■ **Textauszug**:
Gastei hat geschrieben: ↑Mittwoch, 31. Juli 2024, 08:52:19
Frauke kannte den Täter. Nachdem der Täter Frauke festgesetzt hatte, wollte ihm Frauke mit Hilfe der Anrufe eine Brücke bauen, sie wieder frei zu lassen: Die Anrufe sollten den Eindruck vermitteln, daß Frauke von einem Fremden festgehalten wird, dessen Namen sie nicht kennt. Leider gab es noch einen weiteren involvierten Täter. Dieser riet dem Haupttäter davon ab, Frauke wieder frei zu lassen. Frauke hat ihr möglichstes getan und ist damit leider gescheitert. Die Anrufe sollten als Beweis dafür dienen, daß sie sozusagen freiwillig weg ist und den Täter nicht verraten wird. Auch nach ihrer Freilassung nicht verraten wird. Die Anrufe waren Fraukes Idee und von ihr selbst initiiert. Der Täter hatte eine sehr labile, schräge Persönlichkeit. Aber sein Freund hat ihn letztendlich davon überzeugt, Frauke nicht mehr freizulassen. Sie ist verdurstet.

■ **Aufgabe**:
Entscheiden Sie für jede der folgenden Aussagen, ob sie mit dem Textauszug übereinstimmt. Antworten Sie jeweils mit Ja oder Nein und führen Sie die ausschlaggebenden Worte des Textes wörtlich an.
1. Die Anrufe gingen auf eine Idee des Täters zurück.
2. An der Tat war noch ein weiterer Täter beteiligt.
3. Frauke kannte den Täter nicht.

■ **Datenbestand**:
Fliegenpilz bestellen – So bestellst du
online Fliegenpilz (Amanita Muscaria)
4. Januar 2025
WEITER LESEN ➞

■ **Antwortbereich**:
1. Nein: „Die Anrufe waren Fraukes Idee und von ihr selbst initiiert.“
2. Ja: „Leider gab es noch einen weiteren involvierten Täter.“
3. Nein: „Frauke kannte den Täter.“